### [Exercise]
With pictures left out, set down exactly the lines from the line containing "2023-12-03: 93500 -> 95970" through the last line of the data.

[Items listed in a dataset]
=-=-=-=-=
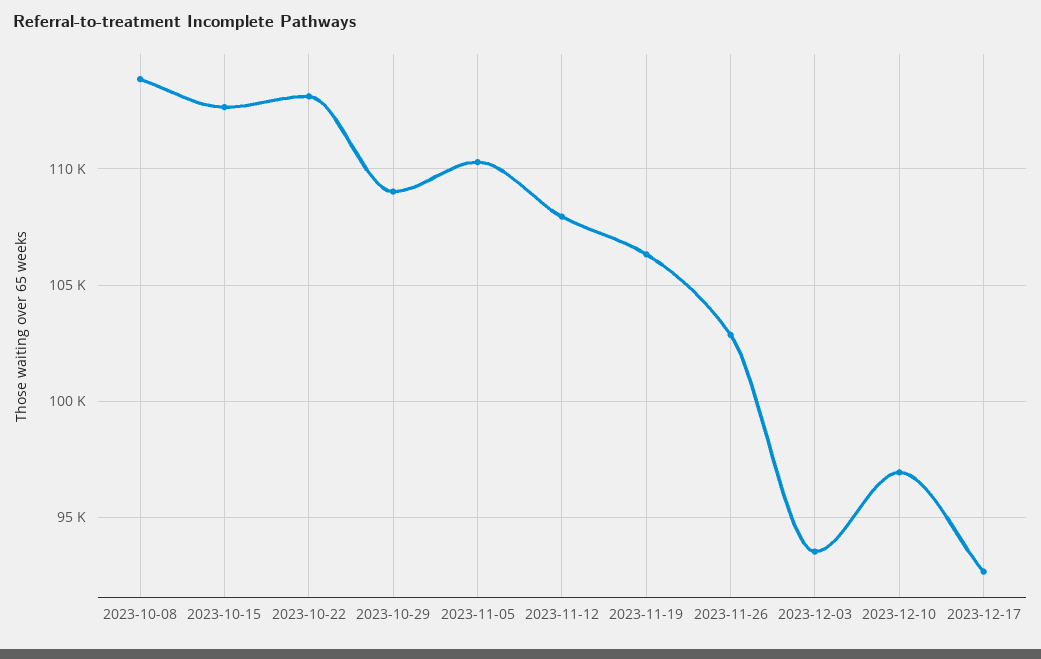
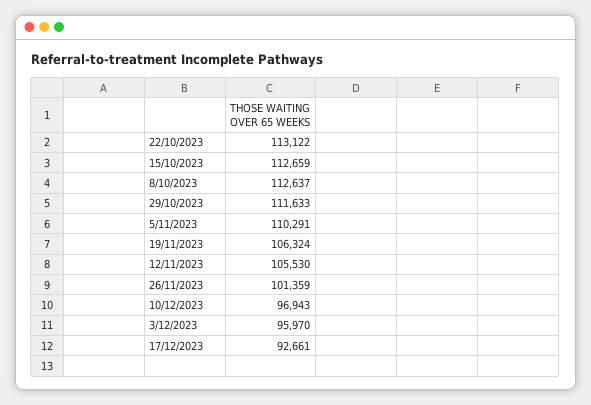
2023-10-08: 114000 -> 112637
2023-10-29: 109000 -> 111633
2023-11-12: 108000 -> 105530
2023-11-26: 103000 -> 101359
2023-12-03: 93500 -> 95970

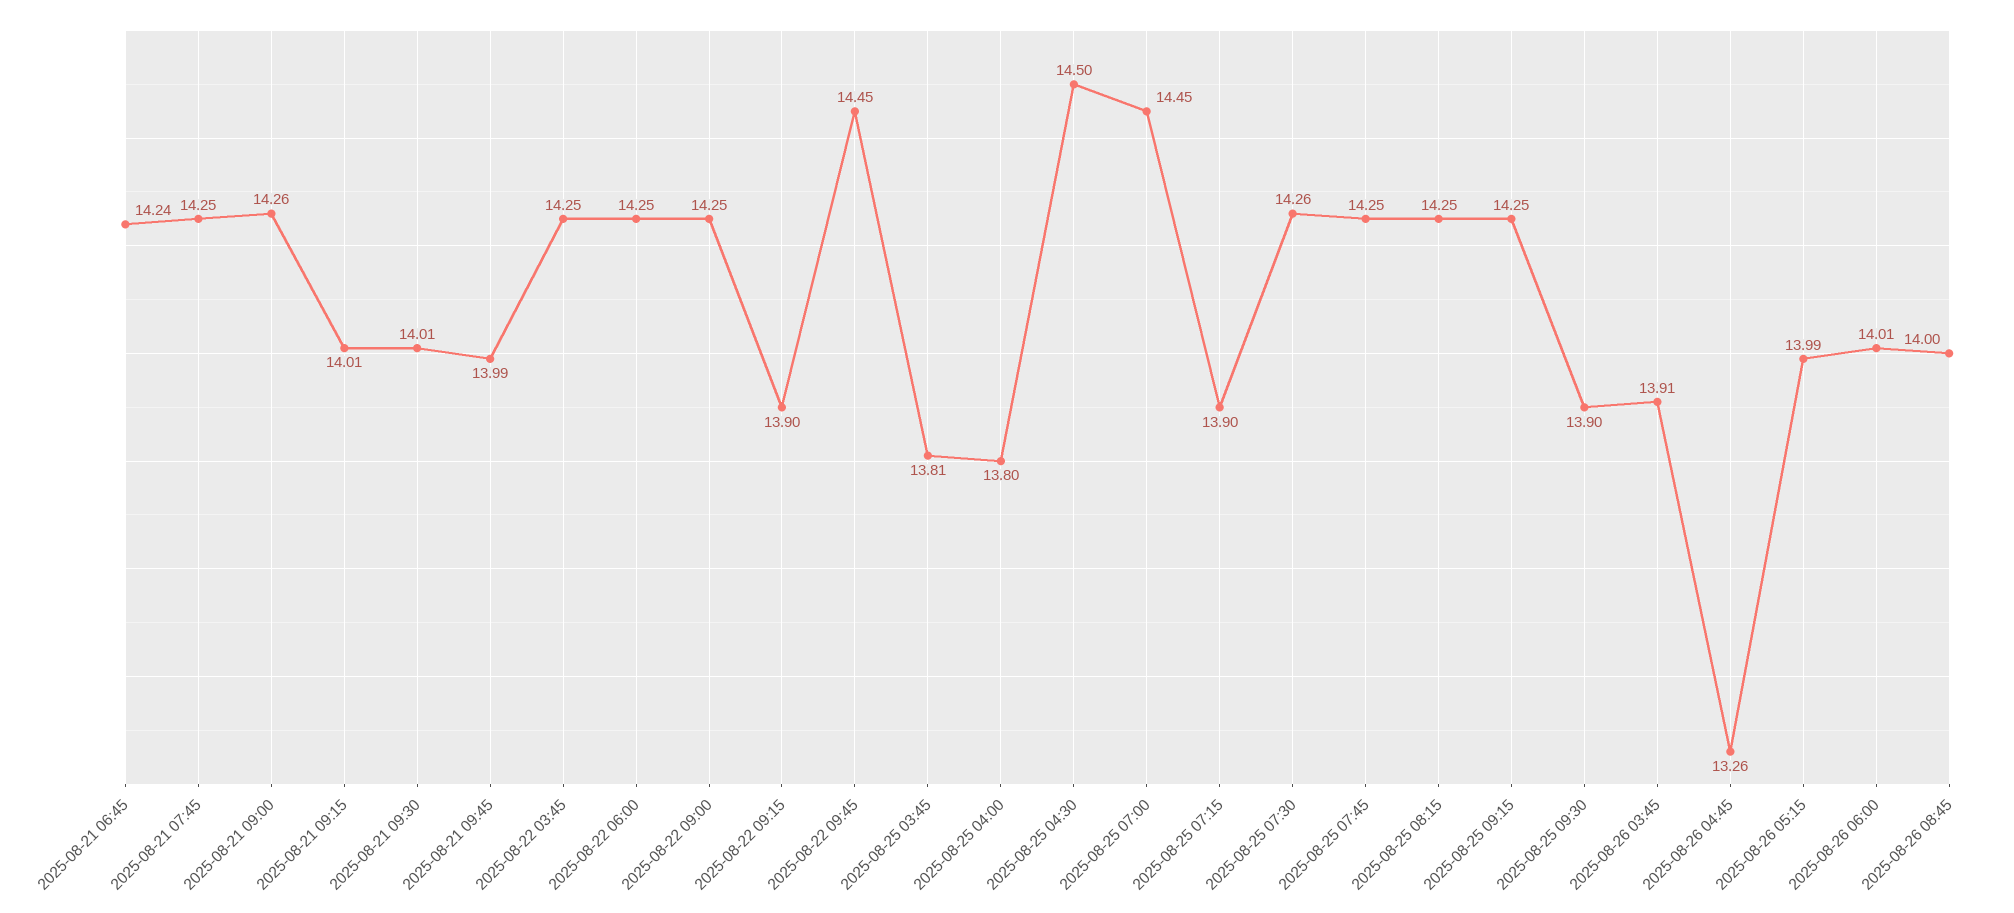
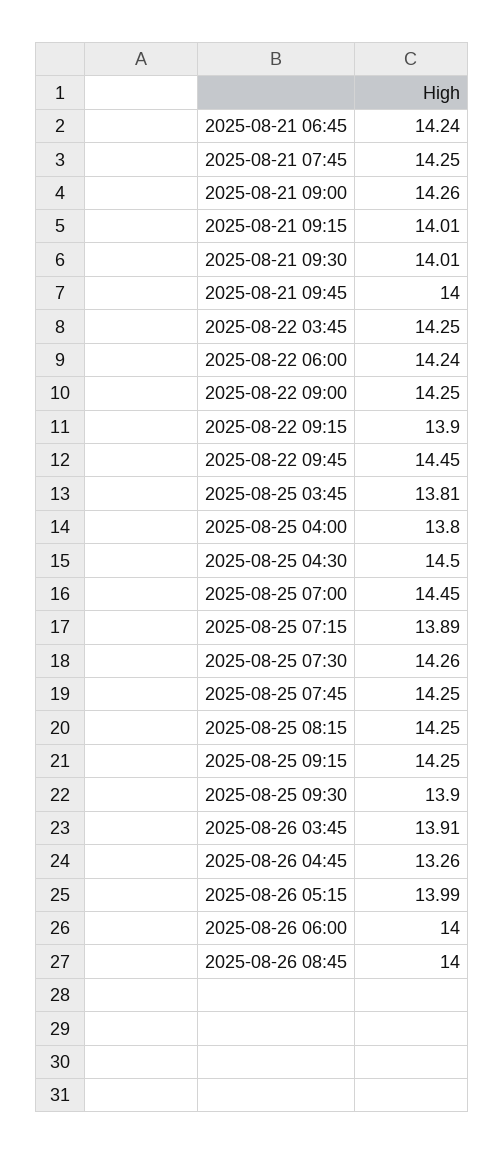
2025-08-21 09:45: 13.99 -> 14
2025-08-22 06:00: 14.25 -> 14.24
2025-08-25 07:15: 13.9 -> 13.89
2025-08-26 06:00: 14.01 -> 14

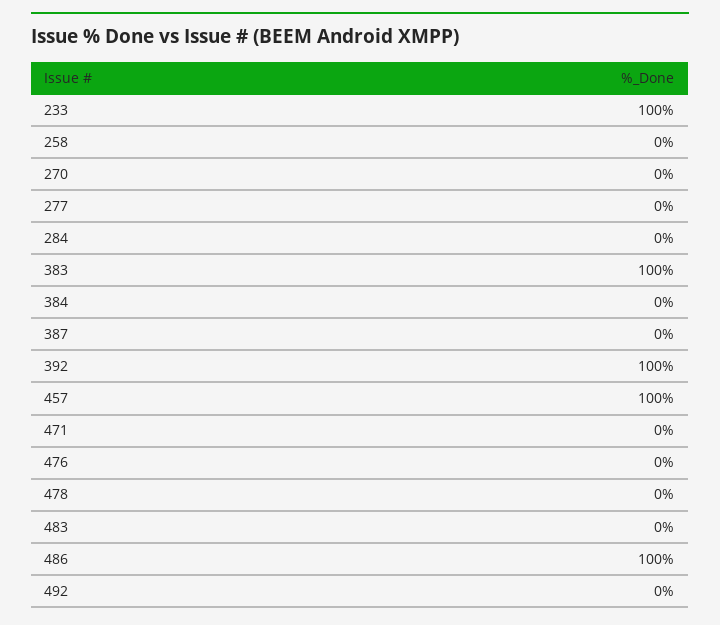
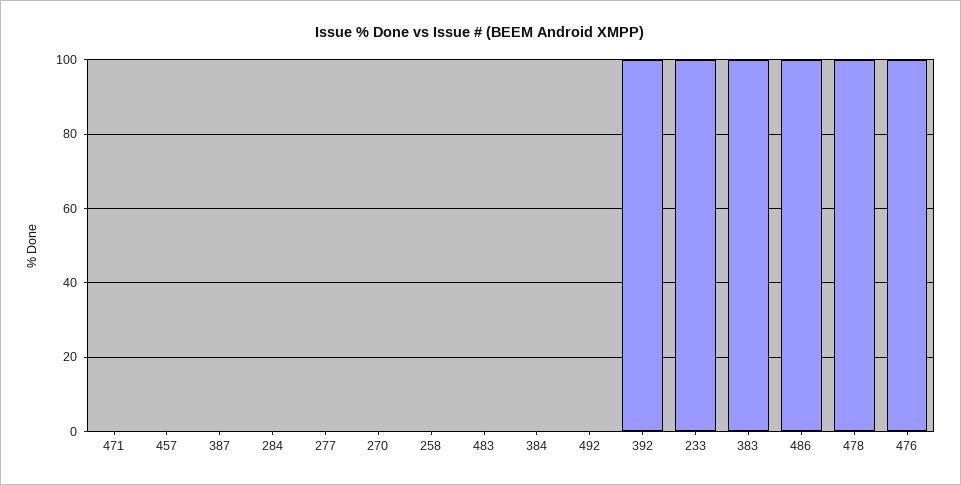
457: 100 -> 0
476: 0 -> 100
478: 0 -> 100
=-=-=-=-=
### [Task answer]
2023-12-03: 93500 -> 95970

2025-08-21 09:45: 13.99 -> 14
2025-08-22 06:00: 14.25 -> 14.24
2025-08-25 07:15: 13.9 -> 13.89
2025-08-26 06:00: 14.01 -> 14

457: 100 -> 0
476: 0 -> 100
478: 0 -> 100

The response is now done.